Day 10 - Kincir Angin

Aku tersenyum lega melihat anak-anak sangat antusias mengantri untuk menaiki kincir angin yang ada di area Teater Keong Mas. Berjarak sekitar tiga minggu setelah obrolan kecil di hutan mangrove, aku dan Nara merealisasikan ide piknik kami bersama anak-anak Andalusia. Bukan Dufan, bukan juga Ancol. Tapi Taman Mini Indonesia Indah yang menjadi destinasi kami. Pilihan tempat ini berdasarkan usulan Bunda Dyah. Tidak terlalu jauh dari Andalusia dan ada banyak wahana yang bisa dikunjungi di sini.

Fokusku teralih saat merasakan seseorang menggenggam tanganku.

Nara tersenyum manis saat aku mengalihkan pandangan padanya.  "Untung aja weekend ini nggak terlalu rame. Jadi kita bisa enjoy mainnya," ujar Nara sambil memperhatikan anak-anak yang saat ini mulai berbaris.

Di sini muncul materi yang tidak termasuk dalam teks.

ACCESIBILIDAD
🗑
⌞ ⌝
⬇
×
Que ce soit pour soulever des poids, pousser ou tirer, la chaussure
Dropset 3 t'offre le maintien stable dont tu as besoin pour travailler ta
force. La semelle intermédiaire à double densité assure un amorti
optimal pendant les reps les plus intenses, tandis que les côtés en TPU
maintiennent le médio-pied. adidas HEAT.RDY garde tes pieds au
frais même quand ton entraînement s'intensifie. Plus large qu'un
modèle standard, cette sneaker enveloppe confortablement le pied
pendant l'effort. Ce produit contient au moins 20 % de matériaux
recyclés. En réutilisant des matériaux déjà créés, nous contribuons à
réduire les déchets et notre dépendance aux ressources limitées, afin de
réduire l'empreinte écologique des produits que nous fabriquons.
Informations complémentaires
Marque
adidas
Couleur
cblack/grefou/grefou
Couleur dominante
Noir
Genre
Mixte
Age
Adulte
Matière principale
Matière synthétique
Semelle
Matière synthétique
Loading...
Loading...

Aku mengeratkan pegangan tangan kami. "Makasih banyak udah ngusulin ide ini."

"Jadi, ini 'antimainstream date' kita yang ketiga?" tanya Nara dengan nada jail. Membuatku tertawa kecil.

"Darwin, sini!"
Aku mendengar Via memanggil Darwin agar ikut naik ke gondolanya.

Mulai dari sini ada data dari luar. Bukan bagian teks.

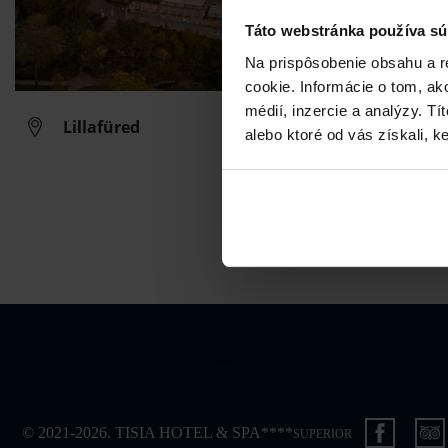
Táto webstránka používa sú
Na prispôsobenie obsahu a r
cookie. Informácie o tom, ak
médií, inzercie a analýzy. Tí
Lillafüred
alebo ktoré od vás získali, ke
© 2021-2026. TISIA HOTEL & SPA****
SUPERIOR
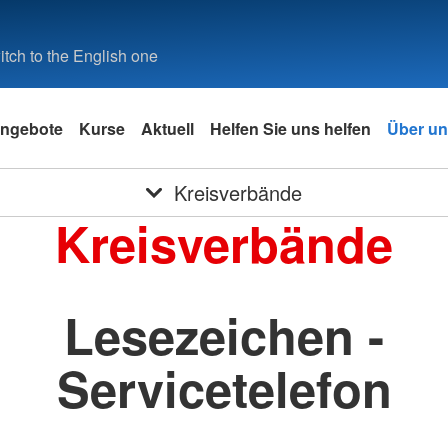
tch to the English one
ngebote
Kurse
Aktuell
Helfen Sie uns helfen
Über u
Kreisverbände
Kreisverbände
Lesezeichen -
Servicetelefon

"Aku bareng Bang Fatih, Kak," sahut Darwin agak memelas. Via lalu berjalan menghampirinya dan membisikkan sesuatu. Yang membuat anak itu dengan berat hati menaiki gondola yang sedang berhenti.

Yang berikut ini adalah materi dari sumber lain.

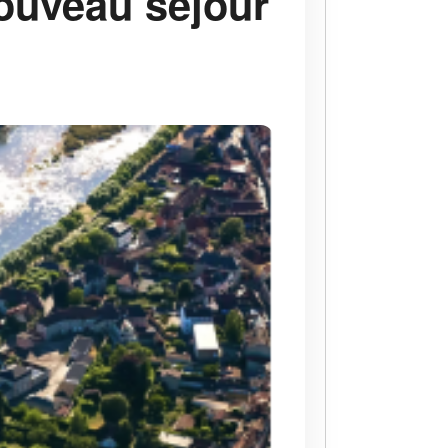
nouveau séjour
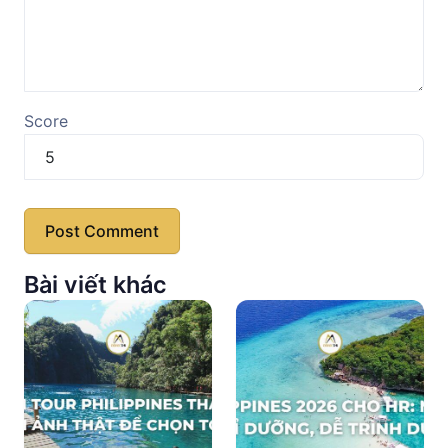
Score
Bài viết khác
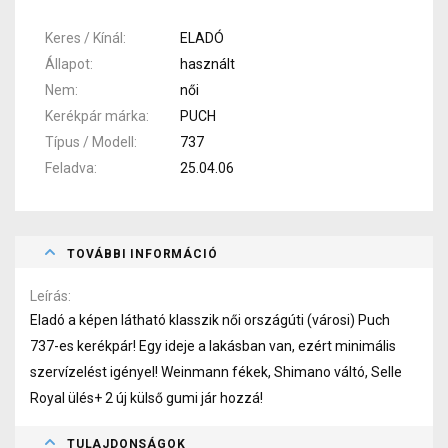
Keres / Kínál
ELADÓ
Állapot
használt
Nem
női
Kerékpár márka
PUCH
Típus / Modell
737
Feladva
25.04.06
TOVÁBBI INFORMÁCIÓ
Leírás
Eladó a képen látható klasszik női országúti (városi) Puch
737-es kerékpár! Egy ideje a lakásban van, ezért minimális
szervízelést igényel! Weinmann fékek, Shimano váltó, Selle
Royal ülés+ 2 új külső gumi jár hozzá!
TULAJDONSÁGOK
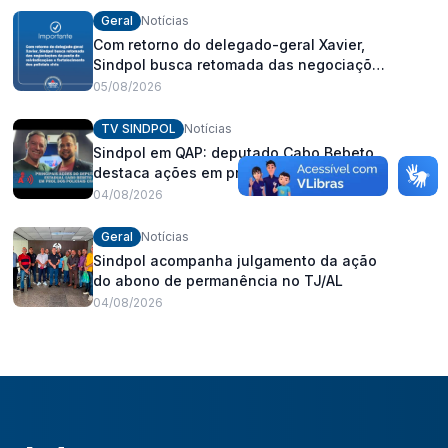
Geral
Notícias
Com retorno do delegado-geral Xavier,
Sindpol busca retomada das negociações
da pauta de reivindicações e
05/08/2026
fortalecimento dos policiais civis
TV SINDPOL
Notícias
Sindpol em QAP: deputado Cabo Bebeto
destaca ações em prol dos policiais civis
04/08/2026
Geral
Notícias
Sindpol acompanha julgamento da ação
do abono de permanência no TJ/AL
04/08/2026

"Kalo Darwin mau bareng abang nggak apa-apa kok, Vi," kataku pada sosok Via yang baru akan menjauh.

Via tampak sedikit terkejut. Lalu mengerling pada tautan tanganku dan Nara.

"Ngg, nanti ganggu Bang Fatih sama Kak Nara takutnya," jawab gadis berkerudung biru itu beralasan lalu kembali masuk.

Hmm, ini hanya perasaanku saja atau memang Via kembali canggung di sekitarku seperti saat awal-awal kunjunganku di Andalusia?

"Via nggak akrab sama kamu, ya?" tanya Nara saat kami sudah naik.

"Apa?"

"Dari kunjungan kita sebulan terakhir, kayaknya cuma Via yang nggak antusias pas kamu dateng."

Aku memang tak terlalu akrab dengan Via sebelumnya. Ia bahkan bersikap acuh dan skeptis saat aku mulai berkunjung rutin setiap jum'at malam. Tapi seingatku sikapnya sudah mulai berubah setahun terakhir. Ia bahkan berdiskusi denganku saat ingin memilih jurusan kuliah untuk SBMPTN lalu.

"Hmm, nggak terlalu akrab sih memang. Tapi sama kamu dia mau ngobrol kan?"

"Yah, lumayan. Girls talk sama anak-anak abg lainnya. Kayaknya kita harus bikin jadwal rutin begini, deh. Anak-anak antusias banget soalnya."

Perkataan Nara barusan membuatku berpikir. Kapan terakhir kali anak-anak main ke luar seperti ini, ya? Sepertinya sudah cukup lama. Ah, iya terakhir kali itu saat kunjungan ke ragunan. Sebelum kepergian Ayah Raihan hampir lebih dari satu tahun yang lalu.

Ingatan itu membuatku mengernyitkan dahi. Via mulai akrab denganku setelah kepergian Ayah Raihan. Tapi kenapa sekarang ia kembali canggung?